集え! 迷える農家の「こせがれ」たち
2016/09/15
家業を継ぐことだけが
ゴールではない
研究会の目的は3つ。こせがれにファミリービジネスへの誇りを持ってもらい、経営課題を解決する仲間とつなぐ。さらに、農業界最大の課題である「事業承継」のモデルケースをつくることだ。
宮治さんが考える事業承継のポイントは5つある。人、モノ、お金、情報、そして顧客の承継だ。研究会では、こうしたポイントを宮治さんがレクチャーしてくれるのだが、10年前に家業を継ぎ、まさにファミリービジネスを実践している宮治さんの経験談には説得力がある。
参加者は農家のこせがれのほか、農業以外の家業を持つこせがれや、まったく違うビジネスに従事している人もいる。農業関係者だけのネットワークは多くあるが、異業種の人が集って農家の事業承継について話せるのが研究会の魅力の1つだ。

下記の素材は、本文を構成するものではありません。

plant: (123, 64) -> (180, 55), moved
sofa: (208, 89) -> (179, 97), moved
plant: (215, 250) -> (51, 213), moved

「多くのこせがれが家業を継いでくれたら、という思いは正直ある」と宮治さん。だが、研究会の目的は必ずしもそこではない。
例えば最近の動きとして「こせがれ第2世代」が生まれていると宮治さんは見る。実家に戻って家業を継ぐのではなく、勤務先のリソースを活用して実家の農業を支える事例が出てきているのだ。企業としては優秀な人材を手放したくない。社会貢献の1つとして、農分野への支援に理解や関心を示す企業が出てきているのだという。
「いずれにしても、継ぐべきか否か迷い続けていると、自分の人生が生きられない。研究会での情報や人との出会いを、意思決定の参考にしてもらえたら」と願っている。
2015年10月の第1回を皮切りに、これまで11回の研究会を開いてきた。6回を1クールとしているが、途中からでも単発での参加も歓迎だという。ぜひ足を運んでほしい。